Goethe Films Series – Ulrike Ottinger in Asia at Tiff Bell Lightbox
|February 23, 2018||Filled under Events||
Where: Tiff Bell Lightbox, 350 King St West
When: March 1, March 6, and March 8, 2018
Cost: Tickets for Ulrike Ottinger in Asia are $10. To purchase visit www.goethe.de/ins/ca/en
Details: Ulrike Ottinger in Asia is a series of prominent films of Asian influence by a leader in German avant-garde film, Ulrike Ottinger. Co-presented by Inside Out, MUFF Society & Reel Asian Film Festival, these outstanding and thought-provoking films, Joanna D’arc of Mongolia (1989), Exile Shanghai (1997) and Under Snow (2011), follow women in Mongolia, exiles in Shanghai, and Kabuki artists in Japan, respectively.
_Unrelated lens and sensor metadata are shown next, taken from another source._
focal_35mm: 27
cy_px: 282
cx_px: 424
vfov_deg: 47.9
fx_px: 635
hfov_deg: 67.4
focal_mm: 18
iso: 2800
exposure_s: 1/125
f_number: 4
This carefully curated collection of films influenced by a life-long fascination with Asia and based on a career spanning five decades, showcase Ulrike Ottinger’s adventurous curiosity and unique poetic imagery. To date, Ottinger has directed 24 films, including feature-length fictions and experimental documentaries. Her films are held up for their radicalism, not only in their narrative and global outlook, but also in their treatment of sexuality and gender, confirming her position as one of Germany’s seminal queer, feminist filmmakers. Here’s the lineup:
-Under Snow, directed by Ulrike Ottinger, (Germany 2011, 103 min)
March 1, 6:30pm – In Echigo, Japan, snow piles up meters-high and blankets the countryside and villages well into the month of May. The people have developed customs for their unusual daily life. Time follows a different rhythm: children build fanciful snow castles in which they cook and sing, the women weave crepe in colourful patterns. In order to record their very distinctive forms of everyday life, their festivals and religious rituals, Ulrike Ottinger journeyed to the mythical snow country – accompanied by two Kabuki performers.
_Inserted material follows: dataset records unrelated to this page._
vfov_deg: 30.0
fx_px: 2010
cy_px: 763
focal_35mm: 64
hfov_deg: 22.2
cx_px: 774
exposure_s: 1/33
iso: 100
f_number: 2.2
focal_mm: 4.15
-Exile Shanghai, directed/written by Ulrike Ottinger (Germany/Israel 1997, 275 min)
March 6, 6:30pm – Six life stories of German, Austrian and Russian Jews intersect in exile in Shanghai. This powerful documentary traces their lives through narratives, photographs, documents and new images of one of Asia’s biggest metropolises. With their numerous contradictory conflicting histories and populations, this film depicts a startling new account of a historic exile.
-Johanna D’arc of Mongolia, directed by Ulrike Ottinger (Germany 1989, 165 min)
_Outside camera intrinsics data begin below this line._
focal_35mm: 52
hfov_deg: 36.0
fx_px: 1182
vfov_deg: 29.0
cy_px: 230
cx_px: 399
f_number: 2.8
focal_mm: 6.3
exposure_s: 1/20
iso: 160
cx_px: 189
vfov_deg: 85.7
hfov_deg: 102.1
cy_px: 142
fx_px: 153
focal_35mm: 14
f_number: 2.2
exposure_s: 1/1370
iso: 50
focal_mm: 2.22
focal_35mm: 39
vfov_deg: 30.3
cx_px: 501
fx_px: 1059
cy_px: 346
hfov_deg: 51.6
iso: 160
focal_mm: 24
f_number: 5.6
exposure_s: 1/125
March 8, 6:30pm – Winner of multiple awards, and a recent special screening at the MoMA, this strikingly original film follows a group of Western women who are taken hostage by the exotic, fierce Mongolian princess Ulan Iga. While the harshness of the Mongolian high desert is initially a trial for the pampered women, they ultimately adapt to these unfamiliar yet exhilarating experiences.
-Ulrike Ottinger: Nomad from the Lake, directed by Brigitte Kramer (Germany 2012, 86 min)
March 1, 9pm – Ulrike Ottinger’s career begins with her creative roots in her home town on Lake Constance at the German-Swiss-Austrian border. Describing key moments in her life, including the impact of student protests in Paris and her move from painting to filmmaking, Brigitte Kramer traces Ottinger’s artistic development. Through interviews and film excerpts, this intimate personal close-up portrays one of the most important voices in German film.